=== DOCUMENT ===

Our society is filled with systems. A lot of them affect youth. A system is any group of coherent connections resulting in a predictable result.

Whether we’re talking about obvious systems like education, health care and juvenile justice, or less tangible systems like culture and families, it is important to understand how each of these systems affects youth engagement.

Systems are made of many factors, including people, policies, procedures and possibilities. There are eight factors in the graphic below.

The systems of youth engagement include formal and informal, obvious and subtle and practical as well as theoretical spaces. This graphic shows where and how they might exist.
The systems of youth engagement include formal and informal, obvious and subtle and practical as well as theoretical spaces. This graphic shows where and how they might exist.

While I’ve worked with schools, nonprofits, government agencies and other orgs over the last 17 years, I’ve explored how and these systems operate. I’ve seen “under the hood” in dozens of communities, watched the bad and the good arise in times of crisis and seasons of apparent ease… and every time I’m reminded of the systems at work.

Wherever they’re sustainably connected, youth engagement happens in systems.

  • Education—Education systems are formal and informal, apparent and subversive. Youth engagement starts in the space where they’re learning.

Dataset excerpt
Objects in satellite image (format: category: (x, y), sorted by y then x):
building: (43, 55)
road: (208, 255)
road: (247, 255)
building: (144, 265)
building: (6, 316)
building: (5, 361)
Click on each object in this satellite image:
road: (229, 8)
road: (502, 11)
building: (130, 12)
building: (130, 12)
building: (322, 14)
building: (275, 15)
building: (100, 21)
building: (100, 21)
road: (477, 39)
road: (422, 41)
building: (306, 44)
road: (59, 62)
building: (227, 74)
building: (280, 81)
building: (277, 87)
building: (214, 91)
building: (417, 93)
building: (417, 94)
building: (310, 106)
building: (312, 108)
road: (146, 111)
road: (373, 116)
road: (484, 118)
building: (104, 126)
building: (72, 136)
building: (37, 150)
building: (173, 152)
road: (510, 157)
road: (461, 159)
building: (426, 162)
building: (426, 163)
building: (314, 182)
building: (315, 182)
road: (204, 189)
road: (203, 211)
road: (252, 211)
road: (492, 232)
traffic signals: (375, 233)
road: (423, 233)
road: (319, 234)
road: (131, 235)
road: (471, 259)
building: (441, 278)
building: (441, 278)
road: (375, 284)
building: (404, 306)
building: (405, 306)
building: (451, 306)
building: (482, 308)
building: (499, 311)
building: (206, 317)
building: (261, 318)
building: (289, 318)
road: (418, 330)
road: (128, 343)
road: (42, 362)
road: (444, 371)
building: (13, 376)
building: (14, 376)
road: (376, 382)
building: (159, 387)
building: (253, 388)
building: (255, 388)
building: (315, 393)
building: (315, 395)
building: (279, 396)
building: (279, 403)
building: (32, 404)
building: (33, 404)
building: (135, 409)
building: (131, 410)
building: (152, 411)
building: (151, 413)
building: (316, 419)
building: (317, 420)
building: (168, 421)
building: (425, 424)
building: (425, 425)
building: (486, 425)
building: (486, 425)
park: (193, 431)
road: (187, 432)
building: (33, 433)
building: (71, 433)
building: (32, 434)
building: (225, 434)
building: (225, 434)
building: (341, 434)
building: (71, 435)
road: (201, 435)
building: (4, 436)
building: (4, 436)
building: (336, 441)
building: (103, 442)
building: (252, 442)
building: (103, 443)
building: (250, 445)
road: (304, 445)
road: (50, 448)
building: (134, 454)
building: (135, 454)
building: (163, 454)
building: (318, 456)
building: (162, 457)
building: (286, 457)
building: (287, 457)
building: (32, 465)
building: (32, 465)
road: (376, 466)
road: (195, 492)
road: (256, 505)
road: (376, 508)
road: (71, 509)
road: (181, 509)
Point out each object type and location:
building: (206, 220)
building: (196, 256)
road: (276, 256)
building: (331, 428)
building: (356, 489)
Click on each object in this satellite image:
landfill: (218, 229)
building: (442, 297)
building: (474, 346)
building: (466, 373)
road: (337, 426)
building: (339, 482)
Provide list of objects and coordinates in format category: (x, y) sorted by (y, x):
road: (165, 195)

---

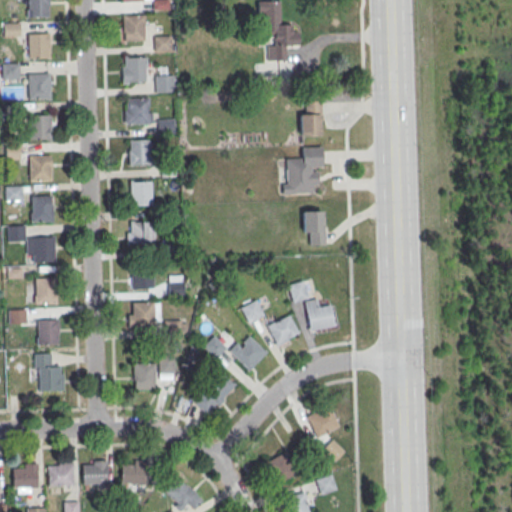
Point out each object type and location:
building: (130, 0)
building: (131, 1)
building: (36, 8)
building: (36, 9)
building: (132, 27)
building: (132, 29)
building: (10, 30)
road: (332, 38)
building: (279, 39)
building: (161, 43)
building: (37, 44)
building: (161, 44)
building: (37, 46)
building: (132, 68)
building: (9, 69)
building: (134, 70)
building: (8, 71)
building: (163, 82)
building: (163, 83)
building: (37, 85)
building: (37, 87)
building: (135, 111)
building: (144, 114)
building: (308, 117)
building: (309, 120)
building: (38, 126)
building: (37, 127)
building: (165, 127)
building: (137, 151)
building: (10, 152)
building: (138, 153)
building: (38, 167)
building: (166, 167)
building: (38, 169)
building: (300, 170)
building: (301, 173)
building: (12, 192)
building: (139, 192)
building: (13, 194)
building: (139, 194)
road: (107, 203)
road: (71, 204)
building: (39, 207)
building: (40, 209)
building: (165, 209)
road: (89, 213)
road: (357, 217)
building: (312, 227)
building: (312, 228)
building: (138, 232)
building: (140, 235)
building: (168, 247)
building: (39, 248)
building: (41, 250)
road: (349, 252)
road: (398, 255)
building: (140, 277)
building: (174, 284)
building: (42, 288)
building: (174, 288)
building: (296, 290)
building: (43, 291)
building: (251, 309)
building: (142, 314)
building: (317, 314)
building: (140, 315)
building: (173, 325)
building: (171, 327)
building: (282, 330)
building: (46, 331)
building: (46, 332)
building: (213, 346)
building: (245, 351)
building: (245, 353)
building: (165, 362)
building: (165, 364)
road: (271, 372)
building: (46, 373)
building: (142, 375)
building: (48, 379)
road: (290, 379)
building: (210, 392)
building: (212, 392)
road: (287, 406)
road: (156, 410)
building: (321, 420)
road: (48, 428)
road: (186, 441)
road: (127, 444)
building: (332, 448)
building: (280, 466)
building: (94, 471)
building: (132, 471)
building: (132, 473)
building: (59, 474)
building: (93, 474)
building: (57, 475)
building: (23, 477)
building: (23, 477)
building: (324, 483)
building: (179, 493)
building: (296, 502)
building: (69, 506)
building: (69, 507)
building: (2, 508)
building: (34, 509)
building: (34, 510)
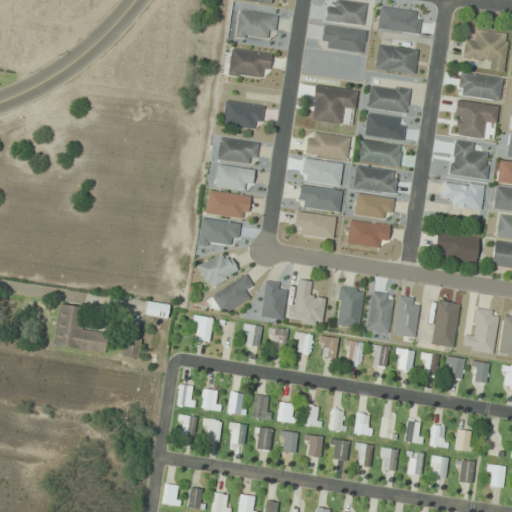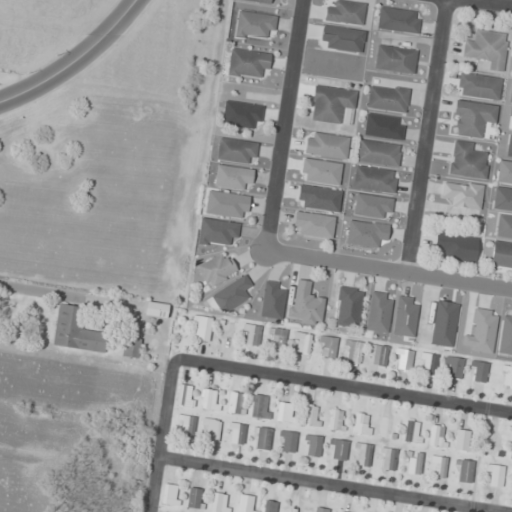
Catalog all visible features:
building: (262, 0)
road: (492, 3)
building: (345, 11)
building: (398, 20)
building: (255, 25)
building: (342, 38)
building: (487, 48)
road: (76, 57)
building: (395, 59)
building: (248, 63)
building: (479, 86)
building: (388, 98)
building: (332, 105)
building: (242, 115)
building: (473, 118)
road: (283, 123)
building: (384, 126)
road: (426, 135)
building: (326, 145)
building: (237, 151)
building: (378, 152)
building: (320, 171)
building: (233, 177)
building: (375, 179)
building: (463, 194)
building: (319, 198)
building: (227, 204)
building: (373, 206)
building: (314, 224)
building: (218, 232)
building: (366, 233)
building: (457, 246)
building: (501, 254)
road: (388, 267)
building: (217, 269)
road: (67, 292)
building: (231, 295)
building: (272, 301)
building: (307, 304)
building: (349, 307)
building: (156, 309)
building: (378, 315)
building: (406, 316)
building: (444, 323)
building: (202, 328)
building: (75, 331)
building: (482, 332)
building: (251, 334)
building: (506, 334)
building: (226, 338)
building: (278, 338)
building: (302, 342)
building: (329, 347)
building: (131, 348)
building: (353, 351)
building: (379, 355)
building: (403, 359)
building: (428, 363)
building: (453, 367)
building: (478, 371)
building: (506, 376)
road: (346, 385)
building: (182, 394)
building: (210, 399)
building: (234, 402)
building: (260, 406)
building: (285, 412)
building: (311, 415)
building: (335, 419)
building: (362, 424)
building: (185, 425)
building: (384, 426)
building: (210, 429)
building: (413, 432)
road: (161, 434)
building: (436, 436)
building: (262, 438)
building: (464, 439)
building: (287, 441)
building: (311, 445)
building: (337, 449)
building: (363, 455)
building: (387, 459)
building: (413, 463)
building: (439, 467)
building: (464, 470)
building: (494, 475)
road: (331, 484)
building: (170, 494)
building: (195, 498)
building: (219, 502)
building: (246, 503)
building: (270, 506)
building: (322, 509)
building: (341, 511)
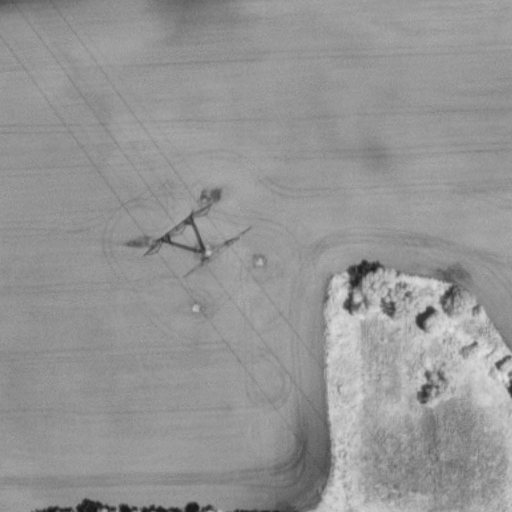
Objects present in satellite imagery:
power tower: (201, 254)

---

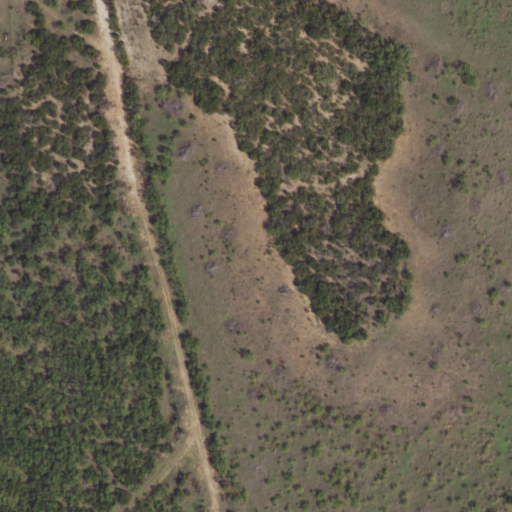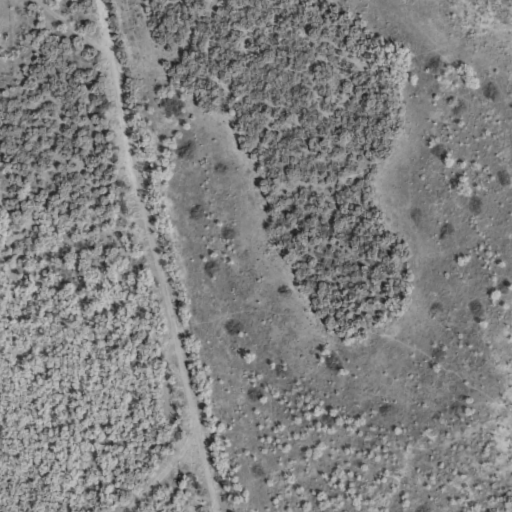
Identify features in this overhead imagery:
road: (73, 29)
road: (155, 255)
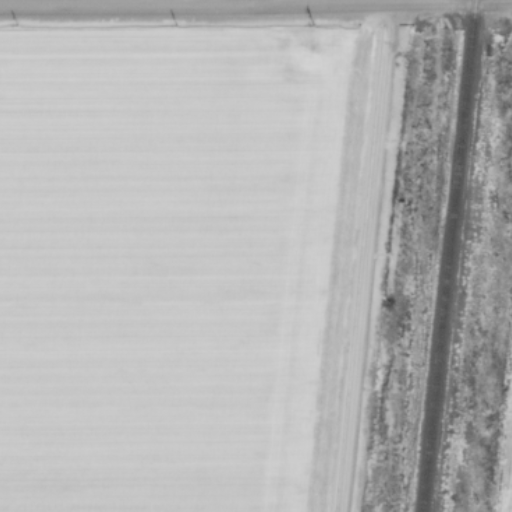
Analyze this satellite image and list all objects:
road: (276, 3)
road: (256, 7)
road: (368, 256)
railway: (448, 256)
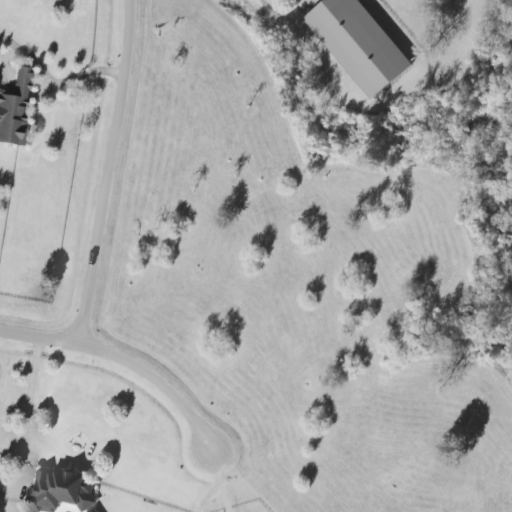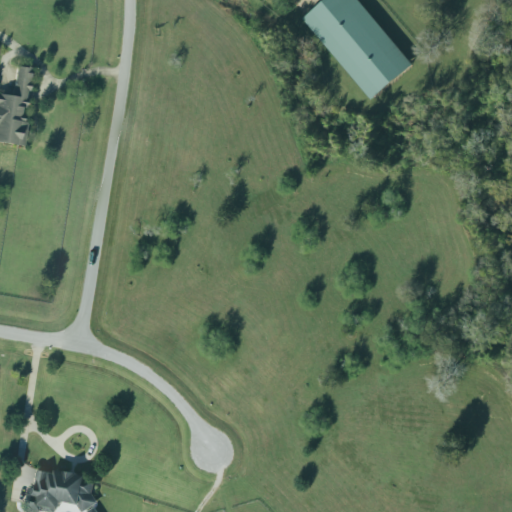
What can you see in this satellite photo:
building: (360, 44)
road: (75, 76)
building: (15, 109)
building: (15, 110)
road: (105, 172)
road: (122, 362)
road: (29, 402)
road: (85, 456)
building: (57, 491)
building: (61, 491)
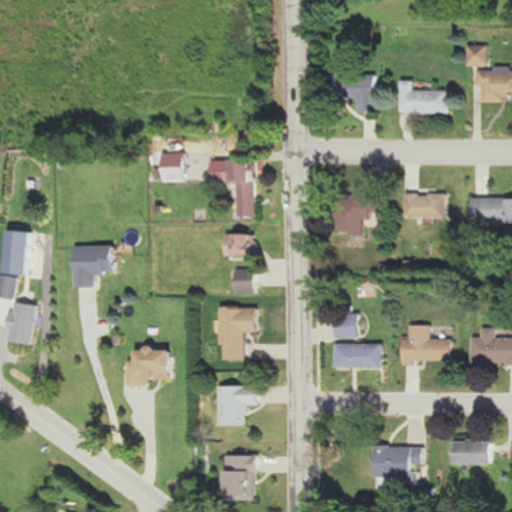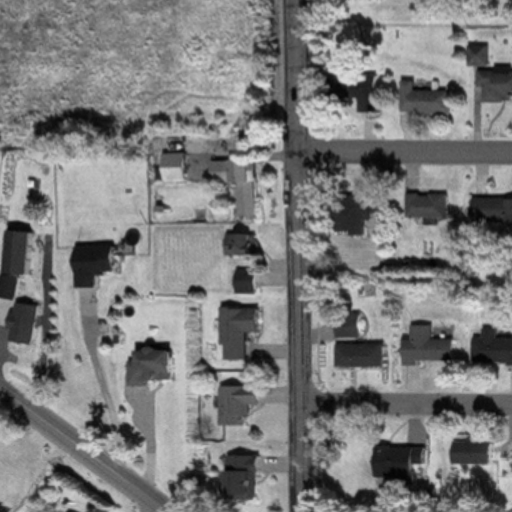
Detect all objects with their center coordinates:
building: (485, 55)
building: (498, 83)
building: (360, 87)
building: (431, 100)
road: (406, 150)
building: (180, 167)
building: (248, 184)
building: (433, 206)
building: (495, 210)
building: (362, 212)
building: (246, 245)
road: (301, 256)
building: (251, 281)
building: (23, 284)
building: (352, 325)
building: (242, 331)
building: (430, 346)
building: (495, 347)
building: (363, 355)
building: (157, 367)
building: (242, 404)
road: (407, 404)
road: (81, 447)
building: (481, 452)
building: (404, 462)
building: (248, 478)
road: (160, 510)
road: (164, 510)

=== SET TASKS ===
[1] From the text on youth engagement systems, reproduce the part that begins at the words "Whether we’re talking" and ends after the words "the graphic below.".
[2] Answer these questions using the text on youth engagement systems.
(a) How does the text define a system?
(b) What four factors does the text name as making up systems?
(c) Over how many years has the writer worked with schools, nonprofits, government agencies and other organizations?

=== SOLVED TASKS ===
[1]
Whether we’re talking about obvious systems like education, health care and juvenile justice, or less tangible systems like culture and families, it is important to understand how each of these systems affects youth engagement.

Systems are made of many factors, including people, policies, procedures and possibilities. There are eight factors in the graphic below.

[2]
(a) Any group of coherent connections resulting in a predictable result.
(b) People, policies, procedures and possibilities.
(c) 17 years.